Şimdi gözler, bu genç yeteneklerin gelecekteki başarılarına çevrildi.
Her şeyden önce Mustafa Kemal Atatürk'ün "Ben sporcunun zeki, çevik ve ahlaklısını severim" mottosunu kendisine ilke edinen Hasan Çil, Berlin'deki ahlaklı ve yetenekli Türk çocukların hayatlarına dokunuyor, onların sevgisini kazanıyor ve bu emeklerinin karşılığını da fazlasıyla alıyor.
Ülkesinden kilometrelerce uzakta Türk bir antrenörün, kısıtlı imkanlara rağmen yüksek motivasyon ve iş disiplini ile Almanya'da böylesine önemli başarılar kazanması da müthiş bir başarı öyküsü.

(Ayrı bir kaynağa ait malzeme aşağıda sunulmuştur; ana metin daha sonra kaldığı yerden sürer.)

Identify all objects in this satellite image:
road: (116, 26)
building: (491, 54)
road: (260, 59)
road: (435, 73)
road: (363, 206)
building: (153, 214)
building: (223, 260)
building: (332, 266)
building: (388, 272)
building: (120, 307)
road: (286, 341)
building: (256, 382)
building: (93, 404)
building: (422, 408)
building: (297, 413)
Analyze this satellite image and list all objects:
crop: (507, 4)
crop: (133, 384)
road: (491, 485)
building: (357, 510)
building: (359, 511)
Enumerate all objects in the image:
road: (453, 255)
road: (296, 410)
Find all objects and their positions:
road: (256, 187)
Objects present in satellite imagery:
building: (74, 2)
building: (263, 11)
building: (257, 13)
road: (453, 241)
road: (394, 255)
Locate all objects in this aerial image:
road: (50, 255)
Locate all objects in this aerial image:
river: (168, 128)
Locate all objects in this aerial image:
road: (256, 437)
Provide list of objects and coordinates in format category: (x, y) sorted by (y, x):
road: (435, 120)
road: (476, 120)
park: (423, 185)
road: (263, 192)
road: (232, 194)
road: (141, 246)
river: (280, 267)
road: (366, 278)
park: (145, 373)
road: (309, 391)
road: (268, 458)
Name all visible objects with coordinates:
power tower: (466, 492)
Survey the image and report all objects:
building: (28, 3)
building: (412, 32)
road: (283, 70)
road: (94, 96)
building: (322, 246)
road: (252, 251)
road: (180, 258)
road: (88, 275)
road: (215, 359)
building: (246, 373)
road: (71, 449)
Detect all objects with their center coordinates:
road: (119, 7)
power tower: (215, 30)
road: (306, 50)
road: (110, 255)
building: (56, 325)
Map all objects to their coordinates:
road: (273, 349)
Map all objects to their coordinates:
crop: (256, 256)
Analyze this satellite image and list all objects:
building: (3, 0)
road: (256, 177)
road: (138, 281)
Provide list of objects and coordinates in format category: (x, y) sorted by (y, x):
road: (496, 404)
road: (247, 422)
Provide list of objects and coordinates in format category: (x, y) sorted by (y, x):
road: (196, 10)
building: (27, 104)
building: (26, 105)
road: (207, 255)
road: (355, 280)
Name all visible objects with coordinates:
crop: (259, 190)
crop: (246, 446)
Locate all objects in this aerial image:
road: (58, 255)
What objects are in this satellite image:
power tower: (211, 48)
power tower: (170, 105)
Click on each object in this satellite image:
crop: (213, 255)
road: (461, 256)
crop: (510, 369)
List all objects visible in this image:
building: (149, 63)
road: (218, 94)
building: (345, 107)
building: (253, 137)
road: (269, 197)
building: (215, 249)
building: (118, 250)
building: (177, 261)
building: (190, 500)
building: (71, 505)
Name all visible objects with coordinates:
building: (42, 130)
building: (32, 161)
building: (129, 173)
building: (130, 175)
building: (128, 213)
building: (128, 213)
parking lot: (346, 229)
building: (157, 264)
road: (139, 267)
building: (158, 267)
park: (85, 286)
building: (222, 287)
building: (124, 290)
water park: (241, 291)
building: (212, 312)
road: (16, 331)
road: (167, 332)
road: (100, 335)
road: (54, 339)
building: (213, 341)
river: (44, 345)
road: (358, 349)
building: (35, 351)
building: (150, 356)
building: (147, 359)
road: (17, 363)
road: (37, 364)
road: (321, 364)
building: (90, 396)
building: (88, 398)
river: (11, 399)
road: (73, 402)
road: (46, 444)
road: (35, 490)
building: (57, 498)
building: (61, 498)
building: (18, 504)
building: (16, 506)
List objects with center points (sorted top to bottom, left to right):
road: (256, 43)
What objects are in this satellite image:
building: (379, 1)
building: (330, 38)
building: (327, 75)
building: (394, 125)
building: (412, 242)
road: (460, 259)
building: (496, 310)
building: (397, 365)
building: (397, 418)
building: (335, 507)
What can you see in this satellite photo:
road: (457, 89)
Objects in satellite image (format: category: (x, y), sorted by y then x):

Bundan sonraki süreçte de antrenör Hasan Çil ve oğlu Emirhan'ın hem Türkiyemspor hem de Aziz Nesin İlkokulu'nda nice başarılara imza atacağını tahmin etmek zor olmasa gerek.
*Bu makalede yer alan fikirler yazara aittir ve Independent Türkçe'nin editöryal politikasını yansıtmayabilir.